London - Virginia Woolf (1882-1941) passt in keine Schublade. Mehr als 70 Jahre nach ihrem Freitod in den Kriegswirren von 1941 gibt die englische Schriftstellerin immer noch Rätsel auf. Wie gut kennen wir die wegweisende Literatin wirklich?

Die National Portrait Gallery in London unternimmt in einer neuen Ausstellung den Versuch, der weltberühmten Autorin über Bilder, Fotos, Tagebucheinträge und anderes Archivmaterial näherzukommen. Woolfs letzter Brief an ihre Schwester, der Malerin Vanessa Bell, und ihr zurückgelassener hölzerner Spazierstock gehören zu den mehr als 100 Exponaten.

Virginia Woolf, elegant, modebewusst, am modernen Leben interessiert, war eine scharfsinnige, oft auch scharfzüngige Beobachterin ihrer Zeit. Sie wird häufig als eine von Depressionen geplagte Intellektuelle, Feministin und Pazifistin - und jüngst sogar als mögliches Missbrauchopfer - vorgestellt. Mit dieser oft einseitigen "Berechenbarkeit" der Informationen über Woolf will die Ausstellung aufräumen. "Sie ist aus allen möglichen Blickwinkeln betrachtet worden", sagte Frances Spalding, Woolfs Biografin und Ko-Kuratorin der Ausstellung. "Hinter der Geschichte ihres Lebens steht eine große Verwundbarkeit."

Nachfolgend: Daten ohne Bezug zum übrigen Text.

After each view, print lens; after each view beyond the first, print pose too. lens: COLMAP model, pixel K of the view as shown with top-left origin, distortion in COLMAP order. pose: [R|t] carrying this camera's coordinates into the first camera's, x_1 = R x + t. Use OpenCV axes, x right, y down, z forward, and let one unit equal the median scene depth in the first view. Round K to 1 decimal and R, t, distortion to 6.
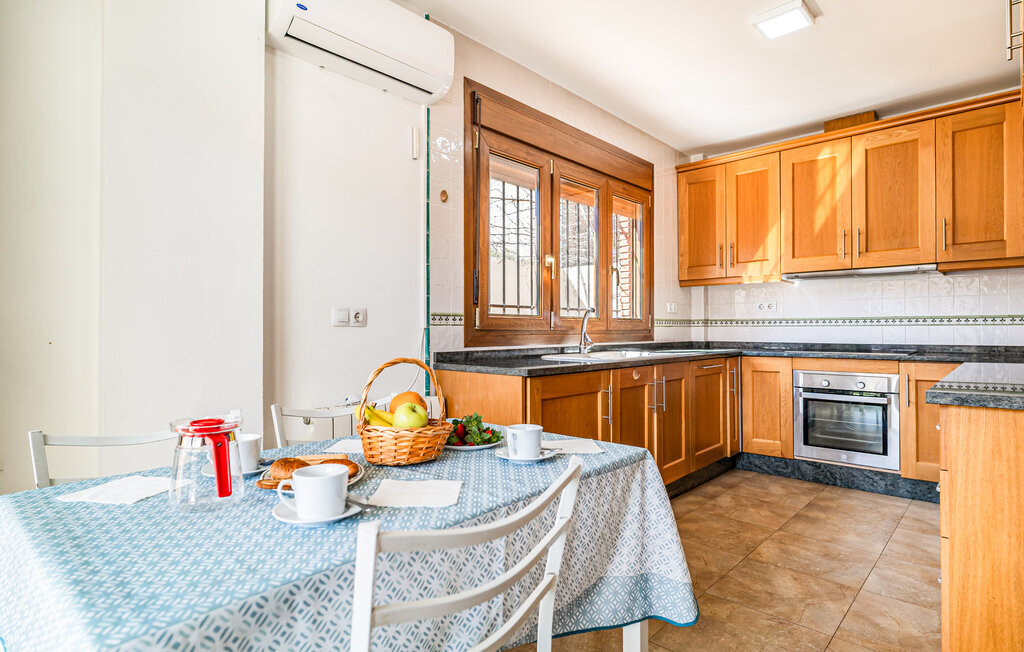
lens RADIAL K [[524.8, 0, 511.4], [0, 524.8, 317.8], [0, 0, 1]] dist [0.001018, 0.000208]
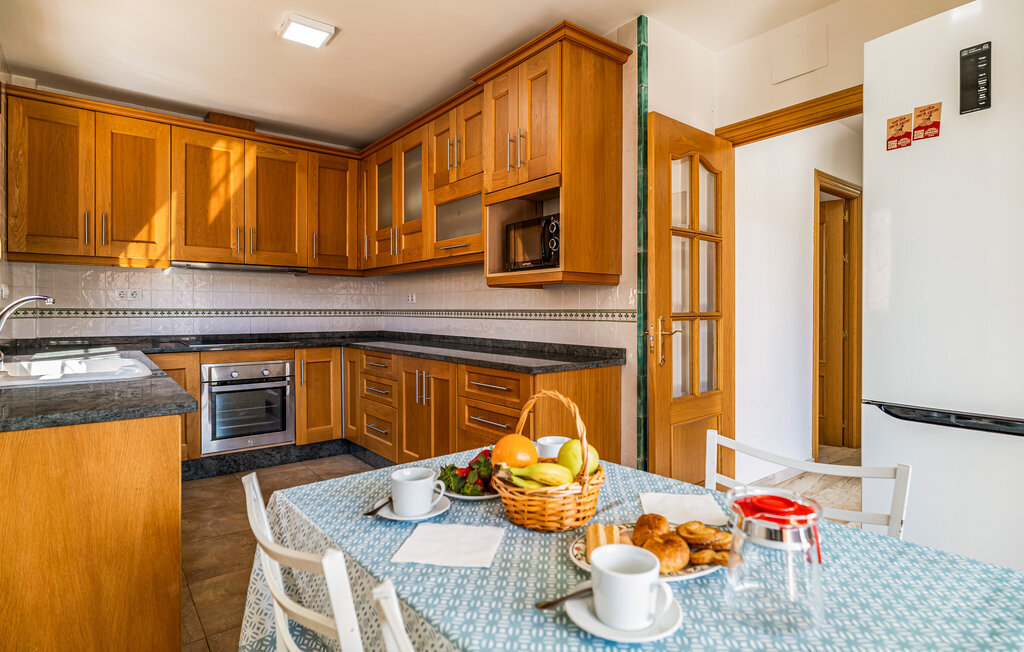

Woolf war 13, als ihre Mutter starb; der geliebte Vater starb 1904 an Krebs. Zwei Jahre später verlor sie ihren älteren Bruder Thoby, über den sie ihren späteren Ehemann, Leonard Woolf, kennengelernt hatte. Über den Spanischen Bürgerkrieg von 1936-1939 wurde Woolf stark politisiert. "Sie verfiel in eine Depression, von der sie sich nie wieder erholte", so Spalding. Weil viele der weltweiten Fans von Woolf der Schriftstellerin zunächst in Bildern begegnen, bevor sie ihre Bücher lesen, sei die Ehrung durch eine Bilder-Ausstellung angemessen, so Spalding. "Wir haben ein stark ausgeprägtes Verlangen, Woolf zu besitzen, ihr näherzukommen."

Eine Reihe fantastischer Porträts von Woolf, die ihre Schwester Vanessa Bell und andere Mitglieder der legendären Bloomsbury-Gruppe malten, bilden das Herz der Schau. Die künstlerischen Arbeiten von Bell, Duncan Grant und Roger Fry, inspiriert vom französischen Impressionismus, beflügelten auch Woolf. "Du bist nicht nur eine große Malerin, sondern auch eine wunderbare Geschichtenerzählerin", sagte Woolf zu dem Ölgemälde ihrer Schwester, das drei Frauen in Konversation zeigt. In Anlehnung an den Originaltitel des Werks, "Drei Frauen", schrieb Woolf: "Ich wünschte, ich könnte drei Frauen in Worten so gut beschreiben."

Über den letzten der drei Ausstellungsräume, der den 1930er Jahren gewidmet ist, verbreitet sich eine düstere Stimmung. Nachdem ihr Neffe, Julian Bell, 1937 im Spanischen Bürgerkrieg umgekommen war, schrieb Woolf: "Manchmal erscheint das Leben solide, und dann wieder sehr unstetig. Von diesen beiden Gegensätzen werde ich verfolgt."

Leonard Woolf, mit dem die Schriftstellerin nicht zuletzt wegen ihrer Liebesbeziehung zu Vita Sackville-West in platonischer Ehe lebte, fand am 28. März 1941 den Spazierstock seiner Ehefrau am Ufer des Ouse-Flusses nahe ihrem Landhaus in Sussex. Es war für ihn das Zeichen, dass sie sich durch Ertränken das Leben genommen hatte. "Ich bin sicher, dass ich wieder verrückt werde. Ich beginne, Stimmen zu hören und kann mich nicht konzentrieren. Ich kann nicht länger kämpfen", schrieb Woolf in dem letzten Brief an ihre Schwester.

Die Ausstellung "Virginia Woolf: Kunst, Leben und Vision" wird vom 10. Juli bis zum 26. Oktober gezeigt.